Ce constat met à mal une autre idée reçue, celle de l’efficience des marchés financiers. La bulle spéculative de l’internet mobile s’est formée à partir de sophismes complaisamment répandus par des analystes financiers sur l’avenir exceptionnel de l’internet et donc du commerce electronique et donc du m-commerce et donc des mobiles. L’estimation hyperbolique des perspectives des mobiles a déclenché la bataille des acquisitions et l’inflation dans les prix des licences.
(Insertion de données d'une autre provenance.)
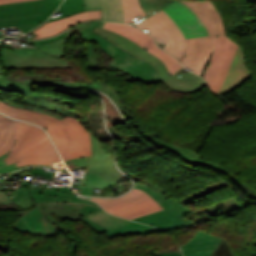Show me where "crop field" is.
I'll return each mask as SVG.
<instances>
[{
    "instance_id": "obj_1",
    "label": "crop field",
    "mask_w": 256,
    "mask_h": 256,
    "mask_svg": "<svg viewBox=\"0 0 256 256\" xmlns=\"http://www.w3.org/2000/svg\"><path fill=\"white\" fill-rule=\"evenodd\" d=\"M0 111L17 119L39 124L46 128L64 161L91 155L89 132L72 117L58 120L42 113L22 110L0 101Z\"/></svg>"
},
{
    "instance_id": "obj_2",
    "label": "crop field",
    "mask_w": 256,
    "mask_h": 256,
    "mask_svg": "<svg viewBox=\"0 0 256 256\" xmlns=\"http://www.w3.org/2000/svg\"><path fill=\"white\" fill-rule=\"evenodd\" d=\"M26 166L64 168L46 133L24 123L15 145L0 157V173Z\"/></svg>"
},
{
    "instance_id": "obj_3",
    "label": "crop field",
    "mask_w": 256,
    "mask_h": 256,
    "mask_svg": "<svg viewBox=\"0 0 256 256\" xmlns=\"http://www.w3.org/2000/svg\"><path fill=\"white\" fill-rule=\"evenodd\" d=\"M249 76L243 49L227 36H218L214 55L204 74L211 91L222 96L237 88Z\"/></svg>"
},
{
    "instance_id": "obj_4",
    "label": "crop field",
    "mask_w": 256,
    "mask_h": 256,
    "mask_svg": "<svg viewBox=\"0 0 256 256\" xmlns=\"http://www.w3.org/2000/svg\"><path fill=\"white\" fill-rule=\"evenodd\" d=\"M68 40L60 39L53 43L37 45L40 49L15 47V51L4 49L0 52L3 69H57L72 68L65 56Z\"/></svg>"
},
{
    "instance_id": "obj_5",
    "label": "crop field",
    "mask_w": 256,
    "mask_h": 256,
    "mask_svg": "<svg viewBox=\"0 0 256 256\" xmlns=\"http://www.w3.org/2000/svg\"><path fill=\"white\" fill-rule=\"evenodd\" d=\"M92 155L66 161L70 170L86 169L82 185L90 188H108L118 182H126L113 163V158L105 154L100 141L96 136L90 134ZM76 185V184H74Z\"/></svg>"
},
{
    "instance_id": "obj_6",
    "label": "crop field",
    "mask_w": 256,
    "mask_h": 256,
    "mask_svg": "<svg viewBox=\"0 0 256 256\" xmlns=\"http://www.w3.org/2000/svg\"><path fill=\"white\" fill-rule=\"evenodd\" d=\"M145 183L146 185L136 184L134 188H139L146 191L151 197L161 204L164 210L132 220L149 224L164 229L165 231L190 226L193 224L192 222L180 218L191 211L180 205L175 200L169 199L171 194L165 190L154 186L147 180H145Z\"/></svg>"
},
{
    "instance_id": "obj_7",
    "label": "crop field",
    "mask_w": 256,
    "mask_h": 256,
    "mask_svg": "<svg viewBox=\"0 0 256 256\" xmlns=\"http://www.w3.org/2000/svg\"><path fill=\"white\" fill-rule=\"evenodd\" d=\"M61 1L34 0L0 6V28L44 22Z\"/></svg>"
},
{
    "instance_id": "obj_8",
    "label": "crop field",
    "mask_w": 256,
    "mask_h": 256,
    "mask_svg": "<svg viewBox=\"0 0 256 256\" xmlns=\"http://www.w3.org/2000/svg\"><path fill=\"white\" fill-rule=\"evenodd\" d=\"M137 27L151 34L158 43H166L163 50L180 59L186 45L181 29L164 11H159L139 24Z\"/></svg>"
},
{
    "instance_id": "obj_9",
    "label": "crop field",
    "mask_w": 256,
    "mask_h": 256,
    "mask_svg": "<svg viewBox=\"0 0 256 256\" xmlns=\"http://www.w3.org/2000/svg\"><path fill=\"white\" fill-rule=\"evenodd\" d=\"M91 200L100 203L106 211L129 219L162 209L160 204L139 189H133L116 199L91 198Z\"/></svg>"
},
{
    "instance_id": "obj_10",
    "label": "crop field",
    "mask_w": 256,
    "mask_h": 256,
    "mask_svg": "<svg viewBox=\"0 0 256 256\" xmlns=\"http://www.w3.org/2000/svg\"><path fill=\"white\" fill-rule=\"evenodd\" d=\"M0 89L8 92H17L26 98L23 101L18 98H12L16 101L25 102L32 105H38L42 108L55 111L65 116H73L75 118L78 117L75 115L76 114L75 112L70 110L75 105V103L67 101L61 97H57L49 94L33 93L34 84L17 83L9 80L0 79ZM52 99L56 101L68 103L70 104V106L64 107L62 105H57L51 101Z\"/></svg>"
},
{
    "instance_id": "obj_11",
    "label": "crop field",
    "mask_w": 256,
    "mask_h": 256,
    "mask_svg": "<svg viewBox=\"0 0 256 256\" xmlns=\"http://www.w3.org/2000/svg\"><path fill=\"white\" fill-rule=\"evenodd\" d=\"M103 28L110 29L112 31H115V32L123 35L124 37L135 42L142 48L147 46L149 49V53H151L152 55L161 59L164 62V64L167 66L169 72L172 73L173 75L178 70L183 68L176 61V59L174 57H172L171 55L160 50L157 47L156 42L153 38H151L147 34L143 33L142 31H140L130 25L116 24V23H109V22H106Z\"/></svg>"
},
{
    "instance_id": "obj_12",
    "label": "crop field",
    "mask_w": 256,
    "mask_h": 256,
    "mask_svg": "<svg viewBox=\"0 0 256 256\" xmlns=\"http://www.w3.org/2000/svg\"><path fill=\"white\" fill-rule=\"evenodd\" d=\"M217 36L188 38L186 49L179 62L200 75L216 45Z\"/></svg>"
},
{
    "instance_id": "obj_13",
    "label": "crop field",
    "mask_w": 256,
    "mask_h": 256,
    "mask_svg": "<svg viewBox=\"0 0 256 256\" xmlns=\"http://www.w3.org/2000/svg\"><path fill=\"white\" fill-rule=\"evenodd\" d=\"M109 66L121 70L134 79L146 84L162 82L155 68L150 63L132 56L125 51L116 57Z\"/></svg>"
},
{
    "instance_id": "obj_14",
    "label": "crop field",
    "mask_w": 256,
    "mask_h": 256,
    "mask_svg": "<svg viewBox=\"0 0 256 256\" xmlns=\"http://www.w3.org/2000/svg\"><path fill=\"white\" fill-rule=\"evenodd\" d=\"M162 10L176 21L186 38L208 35L200 19L186 5L174 1Z\"/></svg>"
},
{
    "instance_id": "obj_15",
    "label": "crop field",
    "mask_w": 256,
    "mask_h": 256,
    "mask_svg": "<svg viewBox=\"0 0 256 256\" xmlns=\"http://www.w3.org/2000/svg\"><path fill=\"white\" fill-rule=\"evenodd\" d=\"M180 2L185 3L202 20L209 35H226L223 17L212 1Z\"/></svg>"
},
{
    "instance_id": "obj_16",
    "label": "crop field",
    "mask_w": 256,
    "mask_h": 256,
    "mask_svg": "<svg viewBox=\"0 0 256 256\" xmlns=\"http://www.w3.org/2000/svg\"><path fill=\"white\" fill-rule=\"evenodd\" d=\"M101 19V10L98 11H90V12H83L76 15H72L63 19L51 21L42 24L41 26L34 29L32 32L36 33L37 35L32 39H44L56 36L68 28L80 24L82 22ZM27 39V38H24Z\"/></svg>"
},
{
    "instance_id": "obj_17",
    "label": "crop field",
    "mask_w": 256,
    "mask_h": 256,
    "mask_svg": "<svg viewBox=\"0 0 256 256\" xmlns=\"http://www.w3.org/2000/svg\"><path fill=\"white\" fill-rule=\"evenodd\" d=\"M93 32L103 35L105 38L112 41L113 43H115L116 45H118L119 47L124 49L125 51H127L143 60L150 62L156 68V70H157L158 74L160 75L163 82L169 78L168 74H170V73L167 71L163 62L161 60H159L158 58L152 56L151 54H149L142 48H140L135 43L131 42L130 40L124 38L123 36H121L115 32H112L110 30H105V29L96 27L93 30Z\"/></svg>"
},
{
    "instance_id": "obj_18",
    "label": "crop field",
    "mask_w": 256,
    "mask_h": 256,
    "mask_svg": "<svg viewBox=\"0 0 256 256\" xmlns=\"http://www.w3.org/2000/svg\"><path fill=\"white\" fill-rule=\"evenodd\" d=\"M92 87L108 95L110 99L118 106L124 118L126 120L128 119L146 140L153 143L154 146L157 147L158 149L163 148V146H161L154 140L158 136V134L153 133L154 131L153 132L149 131L148 129H146L145 127L139 124V122L133 116L131 110L128 108V106L119 96L117 89L100 80H95Z\"/></svg>"
},
{
    "instance_id": "obj_19",
    "label": "crop field",
    "mask_w": 256,
    "mask_h": 256,
    "mask_svg": "<svg viewBox=\"0 0 256 256\" xmlns=\"http://www.w3.org/2000/svg\"><path fill=\"white\" fill-rule=\"evenodd\" d=\"M221 238L210 236L201 231L187 244L181 246L184 256H209Z\"/></svg>"
},
{
    "instance_id": "obj_20",
    "label": "crop field",
    "mask_w": 256,
    "mask_h": 256,
    "mask_svg": "<svg viewBox=\"0 0 256 256\" xmlns=\"http://www.w3.org/2000/svg\"><path fill=\"white\" fill-rule=\"evenodd\" d=\"M31 196L35 204L39 202H56V201H65V202H79V203H90L99 207L98 205L91 203L89 201H84L78 199L75 195L71 194L69 188H56L52 189L45 188L44 190L40 189H29Z\"/></svg>"
},
{
    "instance_id": "obj_21",
    "label": "crop field",
    "mask_w": 256,
    "mask_h": 256,
    "mask_svg": "<svg viewBox=\"0 0 256 256\" xmlns=\"http://www.w3.org/2000/svg\"><path fill=\"white\" fill-rule=\"evenodd\" d=\"M158 143L163 145L165 148L169 149L171 152L182 158L183 160L193 164L194 166L204 164L212 169H215L217 171L223 172L227 174L231 179L236 180L238 177L233 176L228 173L229 170L215 164V163H209L203 159H201L202 155L200 152H194L190 149L182 148L175 146L173 144L167 143L165 141H162L160 139L156 140Z\"/></svg>"
},
{
    "instance_id": "obj_22",
    "label": "crop field",
    "mask_w": 256,
    "mask_h": 256,
    "mask_svg": "<svg viewBox=\"0 0 256 256\" xmlns=\"http://www.w3.org/2000/svg\"><path fill=\"white\" fill-rule=\"evenodd\" d=\"M64 205V208H70L69 211L63 209H44L43 207H51L56 204H37L36 207L40 209L44 214H54L65 220L66 218L77 219L84 218L92 212L98 210L99 208L83 205V204H65V203H57V205Z\"/></svg>"
},
{
    "instance_id": "obj_23",
    "label": "crop field",
    "mask_w": 256,
    "mask_h": 256,
    "mask_svg": "<svg viewBox=\"0 0 256 256\" xmlns=\"http://www.w3.org/2000/svg\"><path fill=\"white\" fill-rule=\"evenodd\" d=\"M82 220H84L86 223H88L90 226H92L94 229H96L99 232L106 231L109 238H114L119 235L124 236V235H128V234L146 235V234H151V233H156V232H163L154 227L136 223V222H133V223L123 226L121 228L110 231L87 217Z\"/></svg>"
},
{
    "instance_id": "obj_24",
    "label": "crop field",
    "mask_w": 256,
    "mask_h": 256,
    "mask_svg": "<svg viewBox=\"0 0 256 256\" xmlns=\"http://www.w3.org/2000/svg\"><path fill=\"white\" fill-rule=\"evenodd\" d=\"M22 124L0 114V156L14 145Z\"/></svg>"
},
{
    "instance_id": "obj_25",
    "label": "crop field",
    "mask_w": 256,
    "mask_h": 256,
    "mask_svg": "<svg viewBox=\"0 0 256 256\" xmlns=\"http://www.w3.org/2000/svg\"><path fill=\"white\" fill-rule=\"evenodd\" d=\"M167 87L184 93H193L204 87V83L198 76L189 72L184 75L171 77L164 82Z\"/></svg>"
},
{
    "instance_id": "obj_26",
    "label": "crop field",
    "mask_w": 256,
    "mask_h": 256,
    "mask_svg": "<svg viewBox=\"0 0 256 256\" xmlns=\"http://www.w3.org/2000/svg\"><path fill=\"white\" fill-rule=\"evenodd\" d=\"M87 217L93 219L94 221L98 222L99 224L105 226L110 230L133 222V221L122 219L112 214H109L105 212L102 208Z\"/></svg>"
},
{
    "instance_id": "obj_27",
    "label": "crop field",
    "mask_w": 256,
    "mask_h": 256,
    "mask_svg": "<svg viewBox=\"0 0 256 256\" xmlns=\"http://www.w3.org/2000/svg\"><path fill=\"white\" fill-rule=\"evenodd\" d=\"M102 19L123 23L121 0H101Z\"/></svg>"
},
{
    "instance_id": "obj_28",
    "label": "crop field",
    "mask_w": 256,
    "mask_h": 256,
    "mask_svg": "<svg viewBox=\"0 0 256 256\" xmlns=\"http://www.w3.org/2000/svg\"><path fill=\"white\" fill-rule=\"evenodd\" d=\"M43 213L36 207L31 210L26 216H23L19 221L12 227L19 232L28 231L31 234H37L33 228L38 221L43 217Z\"/></svg>"
},
{
    "instance_id": "obj_29",
    "label": "crop field",
    "mask_w": 256,
    "mask_h": 256,
    "mask_svg": "<svg viewBox=\"0 0 256 256\" xmlns=\"http://www.w3.org/2000/svg\"><path fill=\"white\" fill-rule=\"evenodd\" d=\"M124 23L131 24L147 15L138 0H122Z\"/></svg>"
},
{
    "instance_id": "obj_30",
    "label": "crop field",
    "mask_w": 256,
    "mask_h": 256,
    "mask_svg": "<svg viewBox=\"0 0 256 256\" xmlns=\"http://www.w3.org/2000/svg\"><path fill=\"white\" fill-rule=\"evenodd\" d=\"M100 21H92V22H88V23H84V24H81L79 26H76L66 32H64L63 34L55 37V38H50V39H45V40H35V41H32L34 42L35 44H44V43H48V42H53L61 37H64L66 39L69 38V36L71 34H73L74 32L76 31H79L82 35V39L85 40V38L87 37L88 33L90 31H92L99 23Z\"/></svg>"
},
{
    "instance_id": "obj_31",
    "label": "crop field",
    "mask_w": 256,
    "mask_h": 256,
    "mask_svg": "<svg viewBox=\"0 0 256 256\" xmlns=\"http://www.w3.org/2000/svg\"><path fill=\"white\" fill-rule=\"evenodd\" d=\"M86 40L95 41V42L99 43L105 49V51L113 58H115L121 52L124 51L121 48H119L118 46H116L115 44L111 43L110 41H108L107 39L102 37L101 35L95 34L93 32H91L89 34V36L86 38Z\"/></svg>"
},
{
    "instance_id": "obj_32",
    "label": "crop field",
    "mask_w": 256,
    "mask_h": 256,
    "mask_svg": "<svg viewBox=\"0 0 256 256\" xmlns=\"http://www.w3.org/2000/svg\"><path fill=\"white\" fill-rule=\"evenodd\" d=\"M172 1L173 0H140V3L146 13L150 16Z\"/></svg>"
},
{
    "instance_id": "obj_33",
    "label": "crop field",
    "mask_w": 256,
    "mask_h": 256,
    "mask_svg": "<svg viewBox=\"0 0 256 256\" xmlns=\"http://www.w3.org/2000/svg\"><path fill=\"white\" fill-rule=\"evenodd\" d=\"M60 7L67 16L85 11L83 0H65Z\"/></svg>"
},
{
    "instance_id": "obj_34",
    "label": "crop field",
    "mask_w": 256,
    "mask_h": 256,
    "mask_svg": "<svg viewBox=\"0 0 256 256\" xmlns=\"http://www.w3.org/2000/svg\"><path fill=\"white\" fill-rule=\"evenodd\" d=\"M56 226L48 222L44 217L39 221L34 230L42 236H56Z\"/></svg>"
},
{
    "instance_id": "obj_35",
    "label": "crop field",
    "mask_w": 256,
    "mask_h": 256,
    "mask_svg": "<svg viewBox=\"0 0 256 256\" xmlns=\"http://www.w3.org/2000/svg\"><path fill=\"white\" fill-rule=\"evenodd\" d=\"M88 62H89V68H94V69H102L98 56L96 54L95 48L92 44L88 43Z\"/></svg>"
},
{
    "instance_id": "obj_36",
    "label": "crop field",
    "mask_w": 256,
    "mask_h": 256,
    "mask_svg": "<svg viewBox=\"0 0 256 256\" xmlns=\"http://www.w3.org/2000/svg\"><path fill=\"white\" fill-rule=\"evenodd\" d=\"M32 170V174L33 175H37V176H41V177H45V178H49L53 180V176L54 174H56V172H44L42 168H31Z\"/></svg>"
},
{
    "instance_id": "obj_37",
    "label": "crop field",
    "mask_w": 256,
    "mask_h": 256,
    "mask_svg": "<svg viewBox=\"0 0 256 256\" xmlns=\"http://www.w3.org/2000/svg\"><path fill=\"white\" fill-rule=\"evenodd\" d=\"M86 11L101 9L100 0H84Z\"/></svg>"
},
{
    "instance_id": "obj_38",
    "label": "crop field",
    "mask_w": 256,
    "mask_h": 256,
    "mask_svg": "<svg viewBox=\"0 0 256 256\" xmlns=\"http://www.w3.org/2000/svg\"><path fill=\"white\" fill-rule=\"evenodd\" d=\"M3 102H5L6 104H9V105H13V106H16V107H19V108H22V109H28V110H34V111H38V112H42V113H45V114H49V115H52L58 119H63L62 117L58 116V115H55V114H51V113H47V112H43V111H40V110H36V109H32V108H28V107H24V106H20V105H16V104H13L7 100H2Z\"/></svg>"
},
{
    "instance_id": "obj_39",
    "label": "crop field",
    "mask_w": 256,
    "mask_h": 256,
    "mask_svg": "<svg viewBox=\"0 0 256 256\" xmlns=\"http://www.w3.org/2000/svg\"><path fill=\"white\" fill-rule=\"evenodd\" d=\"M236 182H238V184L244 188L246 191L249 192L250 196L252 197H256V190L255 189H252L250 186L242 183L241 181H239L238 179L236 180Z\"/></svg>"
},
{
    "instance_id": "obj_40",
    "label": "crop field",
    "mask_w": 256,
    "mask_h": 256,
    "mask_svg": "<svg viewBox=\"0 0 256 256\" xmlns=\"http://www.w3.org/2000/svg\"><path fill=\"white\" fill-rule=\"evenodd\" d=\"M152 253L156 254L158 256H182L181 251L169 252V253H154V252H152Z\"/></svg>"
},
{
    "instance_id": "obj_41",
    "label": "crop field",
    "mask_w": 256,
    "mask_h": 256,
    "mask_svg": "<svg viewBox=\"0 0 256 256\" xmlns=\"http://www.w3.org/2000/svg\"><path fill=\"white\" fill-rule=\"evenodd\" d=\"M81 87L89 88L90 86L87 85V84H81V83H76V86H68V85H66L67 89H77V90H79Z\"/></svg>"
},
{
    "instance_id": "obj_42",
    "label": "crop field",
    "mask_w": 256,
    "mask_h": 256,
    "mask_svg": "<svg viewBox=\"0 0 256 256\" xmlns=\"http://www.w3.org/2000/svg\"><path fill=\"white\" fill-rule=\"evenodd\" d=\"M72 187L82 188L83 191H82L81 194H84V195H91L92 189L84 188V187H79V186H74V185H72Z\"/></svg>"
},
{
    "instance_id": "obj_43",
    "label": "crop field",
    "mask_w": 256,
    "mask_h": 256,
    "mask_svg": "<svg viewBox=\"0 0 256 256\" xmlns=\"http://www.w3.org/2000/svg\"><path fill=\"white\" fill-rule=\"evenodd\" d=\"M38 24L36 25H30V26H23V27H17V28H20L23 33H27L28 31H30L32 28H34L35 26H37Z\"/></svg>"
},
{
    "instance_id": "obj_44",
    "label": "crop field",
    "mask_w": 256,
    "mask_h": 256,
    "mask_svg": "<svg viewBox=\"0 0 256 256\" xmlns=\"http://www.w3.org/2000/svg\"><path fill=\"white\" fill-rule=\"evenodd\" d=\"M23 1H28V0H0V5L7 4V3H14V2H23Z\"/></svg>"
},
{
    "instance_id": "obj_45",
    "label": "crop field",
    "mask_w": 256,
    "mask_h": 256,
    "mask_svg": "<svg viewBox=\"0 0 256 256\" xmlns=\"http://www.w3.org/2000/svg\"><path fill=\"white\" fill-rule=\"evenodd\" d=\"M0 45H2V41H0ZM2 48H0V50H1ZM2 73H3V69H2V67H1V65H0V78L2 77Z\"/></svg>"
},
{
    "instance_id": "obj_46",
    "label": "crop field",
    "mask_w": 256,
    "mask_h": 256,
    "mask_svg": "<svg viewBox=\"0 0 256 256\" xmlns=\"http://www.w3.org/2000/svg\"><path fill=\"white\" fill-rule=\"evenodd\" d=\"M58 9L63 13V16H61L59 18L66 17L65 13L61 10V8L59 7ZM59 18H57V19H59ZM51 20H55V19H51ZM51 20H49V21H51Z\"/></svg>"
},
{
    "instance_id": "obj_47",
    "label": "crop field",
    "mask_w": 256,
    "mask_h": 256,
    "mask_svg": "<svg viewBox=\"0 0 256 256\" xmlns=\"http://www.w3.org/2000/svg\"><path fill=\"white\" fill-rule=\"evenodd\" d=\"M103 24H104V22L101 21L100 24L98 25V27H101V28H102Z\"/></svg>"
},
{
    "instance_id": "obj_48",
    "label": "crop field",
    "mask_w": 256,
    "mask_h": 256,
    "mask_svg": "<svg viewBox=\"0 0 256 256\" xmlns=\"http://www.w3.org/2000/svg\"><path fill=\"white\" fill-rule=\"evenodd\" d=\"M5 194H6V193H5ZM5 194H4V193H2V192H0V197L5 196Z\"/></svg>"
},
{
    "instance_id": "obj_49",
    "label": "crop field",
    "mask_w": 256,
    "mask_h": 256,
    "mask_svg": "<svg viewBox=\"0 0 256 256\" xmlns=\"http://www.w3.org/2000/svg\"><path fill=\"white\" fill-rule=\"evenodd\" d=\"M1 34V33H0Z\"/></svg>"
}]
</instances>
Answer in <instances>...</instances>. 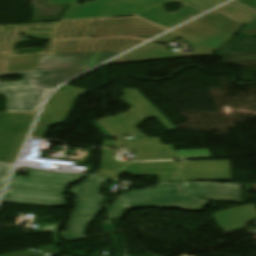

Les marchés se sont certes ajustés mais des les dégâts provoqués dans l’économie réelle produiront longtemps leurs effets.

L’affaire UMTS nous enseigne enfin que l’avidité fiscale est rarement bonne conseillère et que la pire des procédures -la française- est celle qui combine résultats des enchères en situation d’incertitude radicale et soumission comparative. On sait que le niveau de la redevance en France a été fixé en pleine bulle spéculative de l’internet mobile sur la base des résultats de l’enchère britannique. On sait aussi que pour faire bonne mesure, on décida au nom des traditions de service public et de promotion des champions nationaux de recourir au concours de beauté. Or une autre procédure était possible qui conciliait objectifs de développement industriel et renforcement des acteurs du secteur, il s’agit des enchères sur la fraction des résultats allouée à l’Etat au titre de l’usage des fréquences .

A s’en tenir aux résultats le fiasco est avéré : un secteur prospère, connaissant une mutation technologique majeure, et promis à une très forte croissance est violemment projeté dans la crise. Nul ne sort indemne, ni les industriels qui ont survendu la technologie de l’internet mobile, ni les autorités européennes qui ont voulu une chose et son contraire la politique industrielle et la subsidiarité, ni les marchés financiers qui ont entretenu le mythe de l’internet mobile et ont favorisé des valorisations délirantes, ni les économistes qui ont promu les enchères sans donner tout le mode d’emploi, ni les fiscs nationaux qui n’ont pas su résister à l’appât du gain. On peut s’accommoder de ce genre de situations en soutenant que nul n’ayant forcé les entreprises à entrer dans ce cycle de surenchères pour l’acquisition de licences et de parts de marché, celles-ci, et leurs actionnaires avec elles, paieront leurs paris perdus en étant rachetées et restructurées. D’autres soutiendront que le rôle des institutions européennes n’est pas d’affaiblir un secteur innovant par des procédures inadaptées d’attribution de licences. Le rôle de l’Etat n’est pas non plus d’ajouter l’incertitude à l’incertitude, ni de prélever une rente imaginaire au profit immédiat de finances publiques en crise. Le rôle enfin du régulateur n’est ni d’être le parte parole des acteurs su secteur, ni l’agent complaisant d’une procédure vidée de son sens par la défection des candidats aux licences.

Si ces leçons étaient retenues, alors on pourrait attendre de la généralisation de la méthode des enchères une gestion publique plus transparente, efficace et équitable.